Saved entries
Start of Block

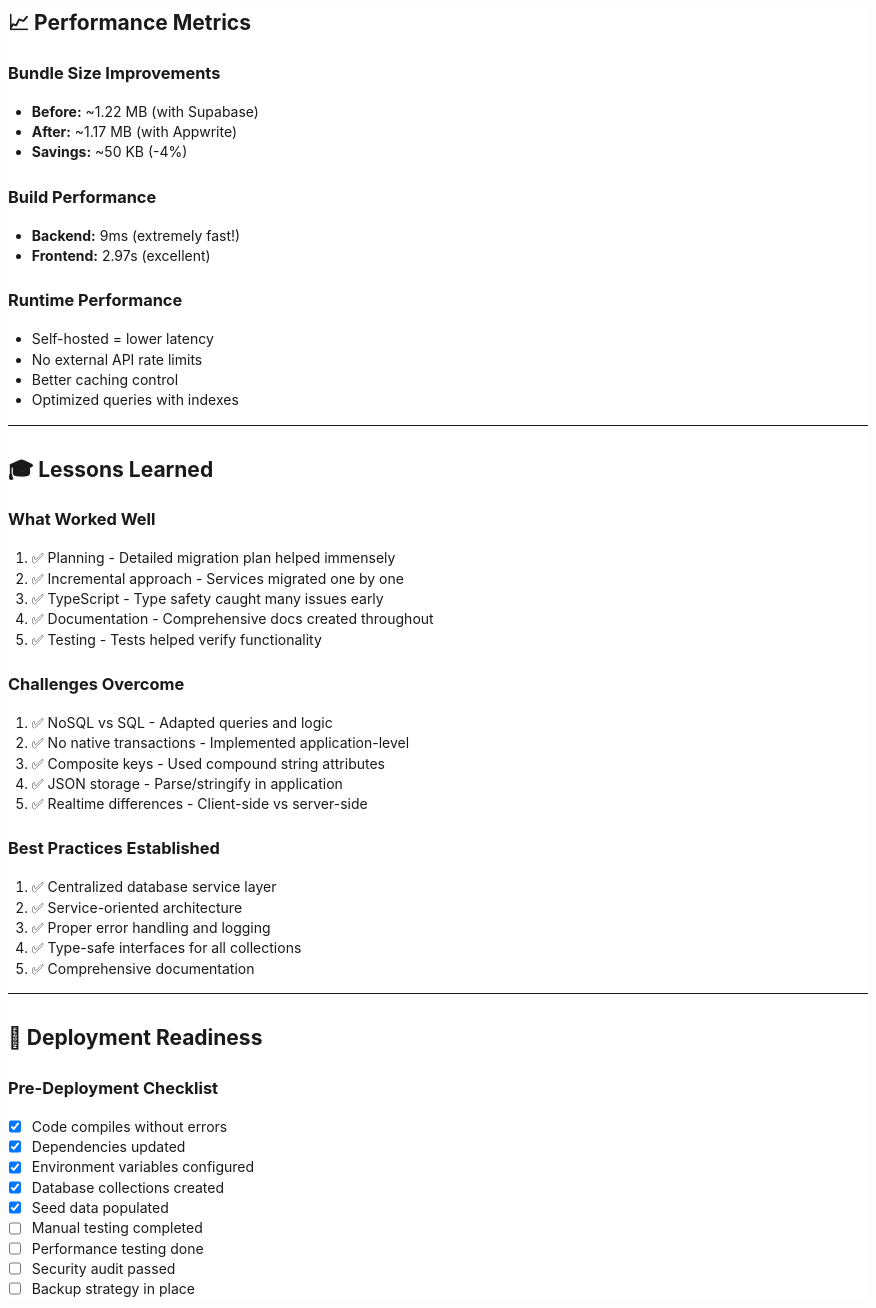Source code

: 
## 📈 Performance Metrics

### Bundle Size Improvements
- **Before:** ~1.22 MB (with Supabase)
- **After:** ~1.17 MB (with Appwrite)
- **Savings:** ~50 KB (-4%)

### Build Performance
- **Backend:** 9ms (extremely fast!)
- **Frontend:** 2.97s (excellent)

### Runtime Performance
- Self-hosted = lower latency
- No external API rate limits
- Better caching control
- Optimized queries with indexes

---

## 🎓 Lessons Learned

### What Worked Well
1. ✅ Planning - Detailed migration plan helped immensely
2. ✅ Incremental approach - Services migrated one by one
3. ✅ TypeScript - Type safety caught many issues early
4. ✅ Documentation - Comprehensive docs created throughout
5. ✅ Testing - Tests helped verify functionality

### Challenges Overcome
1. ✅ NoSQL vs SQL - Adapted queries and logic
2. ✅ No native transactions - Implemented application-level
3. ✅ Composite keys - Used compound string attributes
4. ✅ JSON storage - Parse/stringify in application
5. ✅ Realtime differences - Client-side vs server-side

### Best Practices Established
1. ✅ Centralized database service layer
2. ✅ Service-oriented architecture
3. ✅ Proper error handling and logging
4. ✅ Type-safe interfaces for all collections
5. ✅ Comprehensive documentation

---

## 🚀 Deployment Readiness

### Pre-Deployment Checklist
- [x] Code compiles without errors
- [x] Dependencies updated
- [x] Environment variables configured
- [x] Database collections created
- [x] Seed data populated
- [ ] Manual testing completed
- [ ] Performance testing done
- [ ] Security audit passed
- [ ] Backup strategy in place
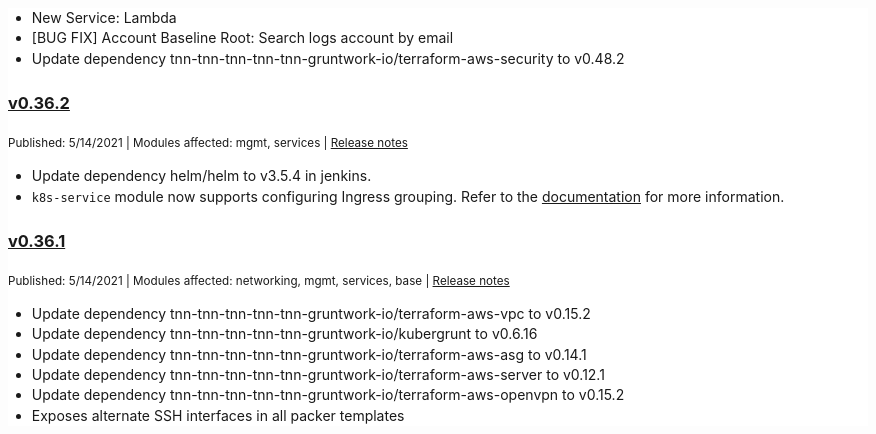 <div style={{"overflow":"hidden","textOverflow":"ellipsis","display":"-webkit-box","WebkitLineClamp":10,"lineClamp":10,"WebkitBoxOrient":"vertical"}}>

  

- New Service: Lambda
- [BUG FIX] Account Baseline Root: Search logs account by email
- Update dependency tnn-tnn-tnn-tnn-tnn-gruntwork-io/terraform-aws-security to v0.48.2




</div>


### [v0.36.2](https://github.com/tnn-tnn-tnn-tnn-tnn-gruntwork-io/terraform-aws-service-catalog/releases/tag/v0.36.2)

<p style={{marginTop: "-20px", marginBottom: "10px"}}>
  <small>Published: 5/14/2021 | Modules affected: mgmt, services | <a href="https://github.com/tnn-tnn-tnn-tnn-tnn-gruntwork-io/terraform-aws-service-catalog/releases/tag/v0.36.2">Release notes</a></small>
</p>

<div style={{"overflow":"hidden","textOverflow":"ellipsis","display":"-webkit-box","WebkitLineClamp":10,"lineClamp":10,"WebkitBoxOrient":"vertical"}}>

  

- Update dependency helm/helm to v3.5.4 in jenkins.
- `k8s-service` module now supports configuring Ingress grouping. Refer to the [documentation](https://github.com/tnn-tnn-tnn-tnn-tnn-gruntwork-io/terraform-aws-service-catalog/blob/master/modules/services/k8s-service/core-concepts.md#ingress-groups) for more information.



</div>


### [v0.36.1](https://github.com/tnn-tnn-tnn-tnn-tnn-gruntwork-io/terraform-aws-service-catalog/releases/tag/v0.36.1)

<p style={{marginTop: "-20px", marginBottom: "10px"}}>
  <small>Published: 5/14/2021 | Modules affected: networking, mgmt, services, base | <a href="https://github.com/tnn-tnn-tnn-tnn-tnn-gruntwork-io/terraform-aws-service-catalog/releases/tag/v0.36.1">Release notes</a></small>
</p>

<div style={{"overflow":"hidden","textOverflow":"ellipsis","display":"-webkit-box","WebkitLineClamp":10,"lineClamp":10,"WebkitBoxOrient":"vertical"}}>

  

- Update dependency tnn-tnn-tnn-tnn-tnn-gruntwork-io/terraform-aws-vpc to v0.15.2
- Update dependency tnn-tnn-tnn-tnn-tnn-gruntwork-io/kubergrunt to v0.6.16
- Update dependency tnn-tnn-tnn-tnn-tnn-gruntwork-io/terraform-aws-asg to v0.14.1
- Update dependency tnn-tnn-tnn-tnn-tnn-gruntwork-io/terraform-aws-server to v0.12.1
- Update dependency tnn-tnn-tnn-tnn-tnn-gruntwork-io/terraform-aws-openvpn to v0.15.2
- Exposes alternate SSH interfaces in all packer templates

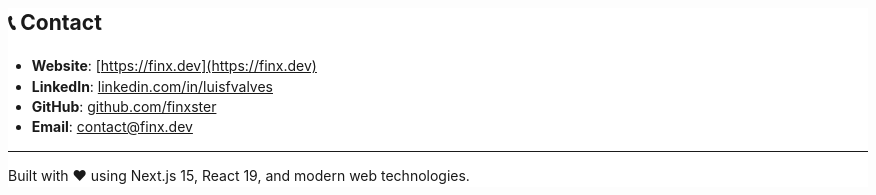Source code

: ## 📞 Contact

- **Website**: [https://finx.dev](https://finx.dev)
- **LinkedIn**: [linkedin.com/in/luisfvalves](https://linkedin.com/in/luisfvalves)
- **GitHub**: [github.com/finxster](https://github.com/finxster)
- **Email**: contact@finx.dev

---

Built with ❤️ using Next.js 15, React 19, and modern web technologies.
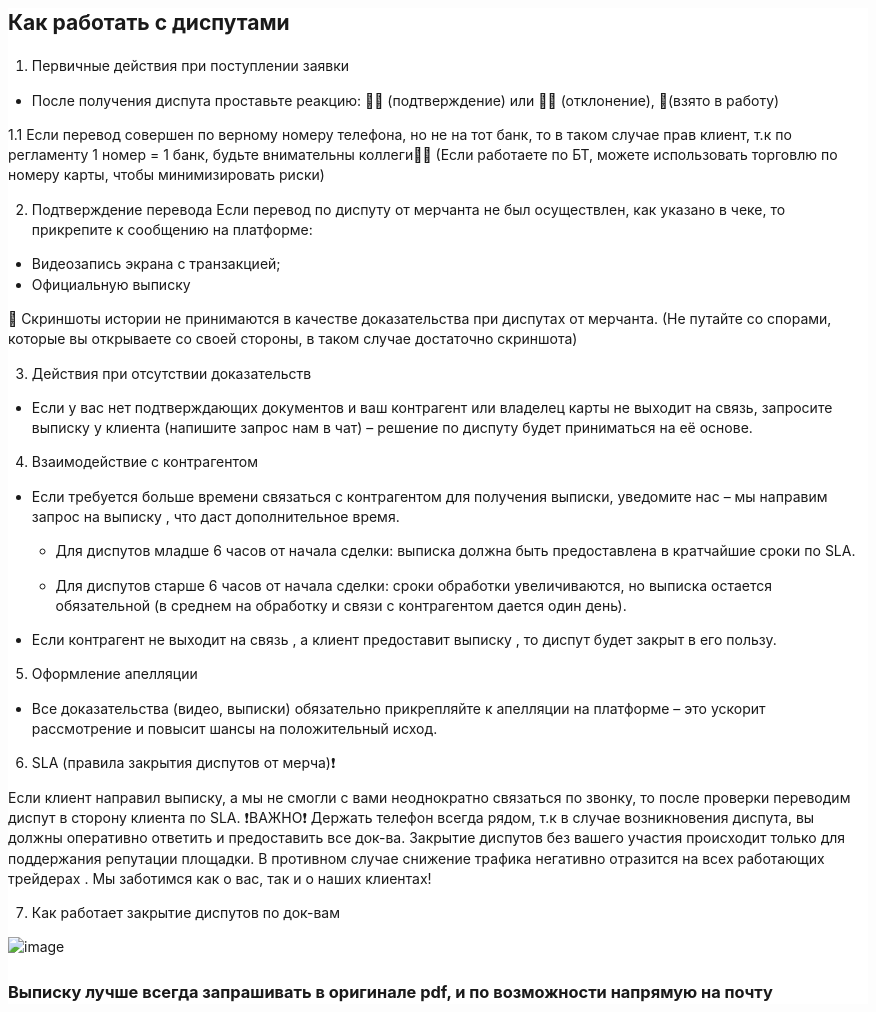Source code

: ## Как работать с диспутами

1. Первичные действия при поступлении заявки
- После получения диспута проставьте реакцию: 👍🏻 (подтверждение) или 👎🏻 (отклонение), 👀(взято в работу)

1.1 Если перевод совершен по верному номеру телефона, но не на тот банк, то в таком случае прав клиент, т.к по регламенту 1 номер = 1 банк, будьте внимательны коллеги🙏🏻 (Если работаете по БТ, можете использовать торговлю по номеру карты, чтобы минимизировать риски)

2. Подтверждение перевода
Если перевод по диспуту от мерчанта не был осуществлен, как указано в чеке, то прикрепите к сообщению на платформе:  
  - Видеозапись экрана с транзакцией;  
  - Официальную выписку

   📌 Скриншоты истории не принимаются в качестве доказательства при диспутах от мерчанта.  (Не путайте со спорами, которые вы открываете со своей стороны, в таком случае достаточно скриншота)

3. Действия при отсутствии доказательств
- Если у вас нет подтверждающих документов и ваш контрагент или владелец карты не выходит на связь, запросите выписку у клиента (напишите запрос нам в чат)  – решение по диспуту будет приниматься на её основе.  

4. Взаимодействие с контрагентом
- Если требуется больше времени связаться с контрагентом для получения выписки, уведомите нас – мы направим запрос на выписку , что даст дополнительное время.  

  - Для диспутов младше 6 часов от начала сделки: выписка должна быть предоставлена в кратчайшие сроки по SLA.  

  - Для диспутов старше 6 часов от начала сделки: сроки обработки увеличиваются, но выписка остается обязательной (в среднем на обработку и связи с контрагентом дается один день).  

- Если контрагент не выходит на связь , а клиент предоставит выписку , то диспут будет закрыт в его пользу.  

5. Оформление апелляции
- Все доказательства (видео, выписки) обязательно прикрепляйте к апелляции на платформе – это ускорит рассмотрение и повысит шансы на положительный исход.  

 6. SLA (правила закрытия диспутов от мерча)❗️

Если клиент направил выписку, а мы не смогли с вами неоднократно связаться по звонку, то после проверки переводим диспут в сторону клиента по SLA. ❗️ВАЖНО❗️ Держать телефон всегда рядом, т.к в случае возникновения диспута, вы должны оперативно ответить и предоставить все док-ва.
Закрытие диспутов без вашего участия происходит только для поддержания репутации площадки. В противном случае снижение трафика негативно отразится на всех работающих трейдерах . Мы заботимся как о вас, так и о наших клиентах!
     

7.  Как работает закрытие диспутов по док-вам

<img width="614" alt="image" src="https://github.com/user-attachments/assets/c5d30379-31ae-4678-9d1b-1f8588d97c27" />


### Выписку лучше всегда запрашивать в оригинале pdf, и по возможности напрямую на почту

End of Block

**Required work**. Write out the full listing above word for word, leaving out the pictures.

**Your response**.
Source code

: 
## 📈 Performance Metrics

### Bundle Size Improvements
- **Before:** ~1.22 MB (with Supabase)
- **After:** ~1.17 MB (with Appwrite)
- **Savings:** ~50 KB (-4%)

### Build Performance
- **Backend:** 9ms (extremely fast!)
- **Frontend:** 2.97s (excellent)

### Runtime Performance
- Self-hosted = lower latency
- No external API rate limits
- Better caching control
- Optimized queries with indexes

---

## 🎓 Lessons Learned

### What Worked Well
1. ✅ Planning - Detailed migration plan helped immensely
2. ✅ Incremental approach - Services migrated one by one
3. ✅ TypeScript - Type safety caught many issues early
4. ✅ Documentation - Comprehensive docs created throughout
5. ✅ Testing - Tests helped verify functionality

### Challenges Overcome
1. ✅ NoSQL vs SQL - Adapted queries and logic
2. ✅ No native transactions - Implemented application-level
3. ✅ Composite keys - Used compound string attributes
4. ✅ JSON storage - Parse/stringify in application
5. ✅ Realtime differences - Client-side vs server-side

### Best Practices Established
1. ✅ Centralized database service layer
2. ✅ Service-oriented architecture
3. ✅ Proper error handling and logging
4. ✅ Type-safe interfaces for all collections
5. ✅ Comprehensive documentation

---

## 🚀 Deployment Readiness

### Pre-Deployment Checklist
- [x] Code compiles without errors
- [x] Dependencies updated
- [x] Environment variables configured
- [x] Database collections created
- [x] Seed data populated
- [ ] Manual testing completed
- [ ] Performance testing done
- [ ] Security audit passed
- [ ] Backup strategy in place
 <div style={{"overflow":"hidden","textOverflow":"ellipsis","display":"-webkit-box","WebkitLineClamp":10,"lineClamp":10,"WebkitBoxOrient":"vertical"}}>

  

- New Service: Lambda
- [BUG FIX] Account Baseline Root: Search logs account by email
- Update dependency tnn-tnn-tnn-tnn-tnn-gruntwork-io/terraform-aws-security to v0.48.2




</div>


### [v0.36.2](https://github.com/tnn-tnn-tnn-tnn-tnn-gruntwork-io/terraform-aws-service-catalog/releases/tag/v0.36.2)

<p style={{marginTop: "-20px", marginBottom: "10px"}}>
  <small>Published: 5/14/2021 | Modules affected: mgmt, services | <a href="https://github.com/tnn-tnn-tnn-tnn-tnn-gruntwork-io/terraform-aws-service-catalog/releases/tag/v0.36.2">Release notes</a></small>
</p>

<div style={{"overflow":"hidden","textOverflow":"ellipsis","display":"-webkit-box","WebkitLineClamp":10,"lineClamp":10,"WebkitBoxOrient":"vertical"}}>

  

- Update dependency helm/helm to v3.5.4 in jenkins.
- `k8s-service` module now supports configuring Ingress grouping. Refer to the [documentation](https://github.com/tnn-tnn-tnn-tnn-tnn-gruntwork-io/terraform-aws-service-catalog/blob/master/modules/services/k8s-service/core-concepts.md#ingress-groups) for more information.



</div>


### [v0.36.1](https://github.com/tnn-tnn-tnn-tnn-tnn-gruntwork-io/terraform-aws-service-catalog/releases/tag/v0.36.1)

<p style={{marginTop: "-20px", marginBottom: "10px"}}>
  <small>Published: 5/14/2021 | Modules affected: networking, mgmt, services, base | <a href="https://github.com/tnn-tnn-tnn-tnn-tnn-gruntwork-io/terraform-aws-service-catalog/releases/tag/v0.36.1">Release notes</a></small>
</p>

<div style={{"overflow":"hidden","textOverflow":"ellipsis","display":"-webkit-box","WebkitLineClamp":10,"lineClamp":10,"WebkitBoxOrient":"vertical"}}>

  

- Update dependency tnn-tnn-tnn-tnn-tnn-gruntwork-io/terraform-aws-vpc to v0.15.2
- Update dependency tnn-tnn-tnn-tnn-tnn-gruntwork-io/kubergrunt to v0.6.16
- Update dependency tnn-tnn-tnn-tnn-tnn-gruntwork-io/terraform-aws-asg to v0.14.1
- Update dependency tnn-tnn-tnn-tnn-tnn-gruntwork-io/terraform-aws-server to v0.12.1
- Update dependency tnn-tnn-tnn-tnn-tnn-gruntwork-io/terraform-aws-openvpn to v0.15.2
- Exposes alternate SSH interfaces in all packer templates

Source code

: ## 📞 Contact

- **Website**: [https://finx.dev](https://finx.dev)
- **LinkedIn**: [linkedin.com/in/luisfvalves](https://linkedin.com/in/luisfvalves)
- **GitHub**: [github.com/finxster](https://github.com/finxster)
- **Email**: contact@finx.dev

---

Built with ❤️ using Next.js 15, React 19, and modern web technologies.
Source code

: ## Как работать с диспутами

1. Первичные действия при поступлении заявки
- После получения диспута проставьте реакцию: 👍🏻 (подтверждение) или 👎🏻 (отклонение), 👀(взято в работу)

1.1 Если перевод совершен по верному номеру телефона, но не на тот банк, то в таком случае прав клиент, т.к по регламенту 1 номер = 1 банк, будьте внимательны коллеги🙏🏻 (Если работаете по БТ, можете использовать торговлю по номеру карты, чтобы минимизировать риски)

2. Подтверждение перевода
Если перевод по диспуту от мерчанта не был осуществлен, как указано в чеке, то прикрепите к сообщению на платформе:  
  - Видеозапись экрана с транзакцией;  
  - Официальную выписку

   📌 Скриншоты истории не принимаются в качестве доказательства при диспутах от мерчанта.  (Не путайте со спорами, которые вы открываете со своей стороны, в таком случае достаточно скриншота)

3. Действия при отсутствии доказательств
- Если у вас нет подтверждающих документов и ваш контрагент или владелец карты не выходит на связь, запросите выписку у клиента (напишите запрос нам в чат)  – решение по диспуту будет приниматься на её основе.  

4. Взаимодействие с контрагентом
- Если требуется больше времени связаться с контрагентом для получения выписки, уведомите нас – мы направим запрос на выписку , что даст дополнительное время.  

  - Для диспутов младше 6 часов от начала сделки: выписка должна быть предоставлена в кратчайшие сроки по SLA.  

  - Для диспутов старше 6 часов от начала сделки: сроки обработки увеличиваются, но выписка остается обязательной (в среднем на обработку и связи с контрагентом дается один день).  

- Если контрагент не выходит на связь , а клиент предоставит выписку , то диспут будет закрыт в его пользу.  

5. Оформление апелляции
- Все доказательства (видео, выписки) обязательно прикрепляйте к апелляции на платформе – это ускорит рассмотрение и повысит шансы на положительный исход.  

 6. SLA (правила закрытия диспутов от мерча)❗️

Если клиент направил выписку, а мы не смогли с вами неоднократно связаться по звонку, то после проверки переводим диспут в сторону клиента по SLA. ❗️ВАЖНО❗️ Держать телефон всегда рядом, т.к в случае возникновения диспута, вы должны оперативно ответить и предоставить все док-ва.
Закрытие диспутов без вашего участия происходит только для поддержания репутации площадки. В противном случае снижение трафика негативно отразится на всех работающих трейдерах . Мы заботимся как о вас, так и о наших клиентах!
     

7.  Как работает закрытие диспутов по док-вам

<img width="614" alt="image" src="https://github.com/user-attachments/assets/c5d30379-31ae-4678-9d1b-1f8588d97c27" />


### Выписку лучше всегда запрашивать в оригинале pdf, и по возможности напрямую на почту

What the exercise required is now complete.